The second to blame is the Spanish government, the Catalan court of justice and the police. Their acts were both strategically and morally wrong. It was an strategic mistake because the government fell into the Catalan government’s plans of appearing as victims, and it was not necessary. The referendum had no democratic guaranties, people who were going to be called to the electoral tables counting the votes, but were against independence, would not go to those tables. This means that only those who were pro-independence would count the votes, giving no guarantee of a fair count. In addition, non-supporters of independence did not vote, as shown by the fact that turnout was 42%, compared with 75% in a normal parliamentary election. Moreover, the organization was such a disaster that some people voted up to four times and some citizens voted directly in the street with no checks of ID ( From the Spanish government’s perspective, it would have been enough to stress the lack of guarantees of such referendum, as happened with the other false referendum that the Catalan government held on the 9th of November 2014. Now, the Spanish government has enabled deplorable images of violence, which will be used by the Catalan government to justify its narrative of victimhood.

However, beyond strategic concerns, this was also a moral mistake. The wrong was not that the police acted in order to prevent an illegal act (that is their job), but the disproportionate way in which they did it. We all saw brutal images of policemen hitting peaceful protesters- this should not happen. If there was no other way of stopping the referendum than resorting to violence, then it should not have been stopped. These people were not the Catalan government and a peaceful act, however illegal, should not be met with violence. As a Spanish citizen, I reject this behavior completely. I cannot stress this enough: this was morally wrong. Nevertheless, this of course does not justify the outrageous accusation that Spain is an authoritarian regime. Spain is a strong democracy, and one moral mistake of disproportionate use of force does not entail its citizens support, or that the government is undemocratic. My position is clear: the use of force was disproportionate and wrong, and the government should resign. (The central government is also to blame for political inaction in the whole Catalan conflict, however, I am circumscribing myself to the specific acts that resulted in the events of Sunday, not on the whole Catalan secession process).

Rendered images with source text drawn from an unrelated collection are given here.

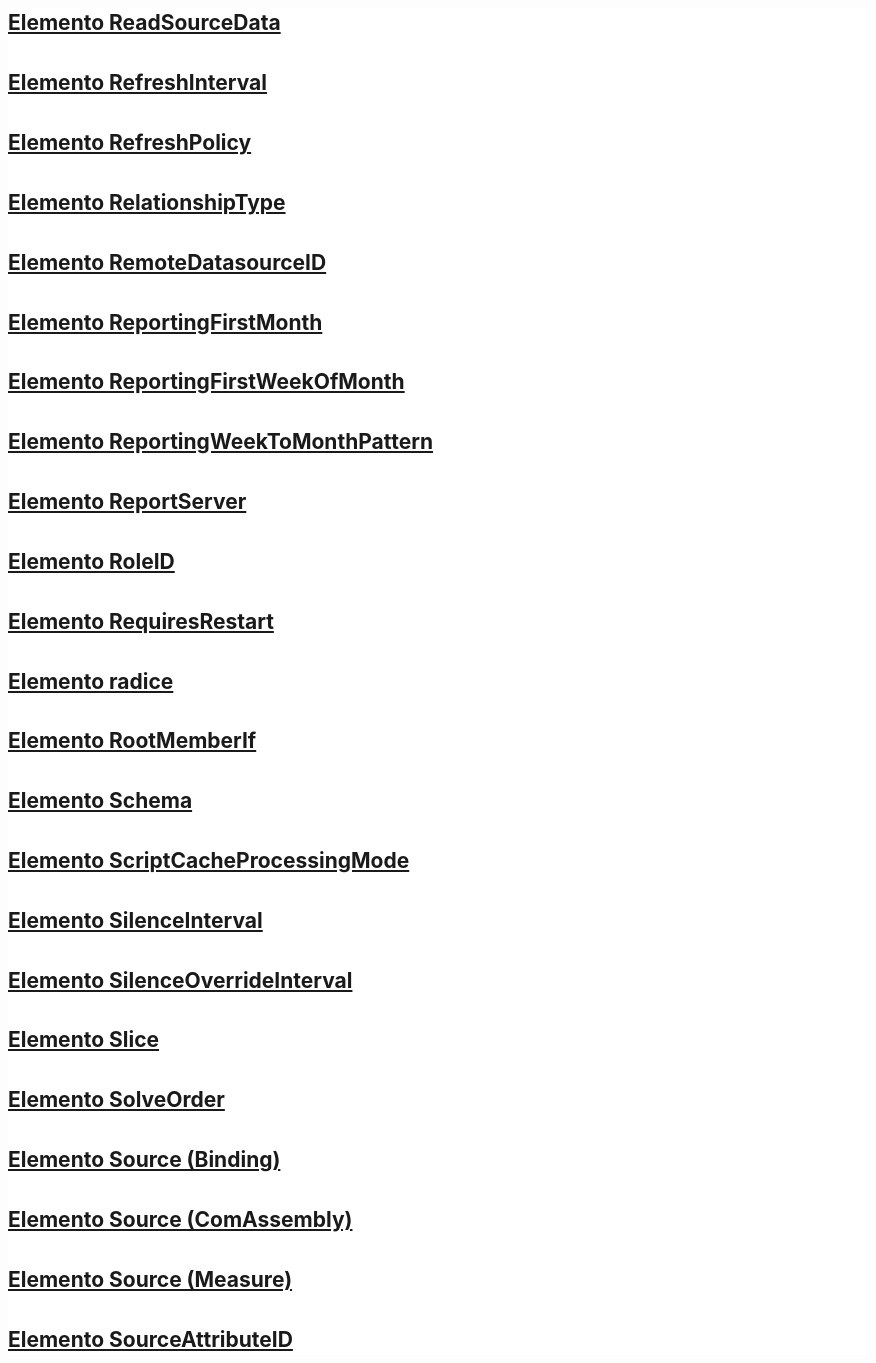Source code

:## [Elemento ReadSourceData](readsourcedata-element-assl.md)
## [Elemento RefreshInterval](refreshinterval-element-assl.md)
## [Elemento RefreshPolicy](refreshpolicy-element-assl.md)
## [Elemento RelationshipType](relationshiptype-element-assl.md)
## [Elemento RemoteDatasourceID](remotedatasourceid-element-assl.md)
## [Elemento ReportingFirstMonth](reportingfirstmonth-element-assl.md)
## [Elemento ReportingFirstWeekOfMonth](reportingfirstweekofmonth-element-assl.md)
## [Elemento ReportingWeekToMonthPattern](reportingweektomonthpattern-element-assl.md)
## [Elemento ReportServer](reportserver-element-assl.md)
## [Elemento RoleID](roleid-element-assl.md)
## [Elemento RequiresRestart](requiresrestart-element-assl.md)
## [Elemento radice](root-element-assl.md)
## [Elemento RootMemberIf](rootmemberif-element-assl.md)
## [Elemento Schema](schema-element-assl.md)
## [Elemento ScriptCacheProcessingMode](scriptcacheprocessingmode-element-assl.md)
## [Elemento SilenceInterval](silenceinterval-element-assl.md)
## [Elemento SilenceOverrideInterval](silenceoverrideinterval-element-assl.md)
## [Elemento Slice](slice-element-assl.md)
## [Elemento SolveOrder](solveorder-element-assl.md)
## [Elemento Source (Binding)](source-element-binding-assl.md)
## [Elemento Source (ComAssembly)](source-element-comassembly-assl.md)
## [Elemento Source (Measure)](source-element-measure-assl.md)
## [Elemento SourceAttributeID](sourceattributeid-element-assl.md)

Thirdly, the Catalan police (“Mossos d’esquadra”) were instructed by the Catalan judges to stop the voting in the morning before it started, and they simply did not follow their duty. This forced the police (Nacional and Guardia Civil) to intervene with the actions we saw.

Finally, some protesters were very aggressive and attacked the police with great violence. These people contributed to the violence and tension of the day and must share some blame; however, they were in the minority.

If the Catalan government had not pushed an illegal and undemocratic act so far, if the police had not used violence, if the “Mossos” had intervened and if there hadn’t been violent protesters, the 1st of October of 2017 would have gone through as another peaceful day. It did not.

Key players in the conflict should understand that carrying their political agendas too far (as declaring a unilateral independence) will only result in a train crash. Stories of good vs bad only help those driving the trains feel justified to collide with one another and media loves those kind of narratives, but they are not reality. Let’s resist that simplification and understand that all actors in the conflict share a good amount of blame. I am not Catalan, but coming from a Catalan-speaking region (Valencia), I would like to say something in my language: “més seny, per favor” (more common sense, please).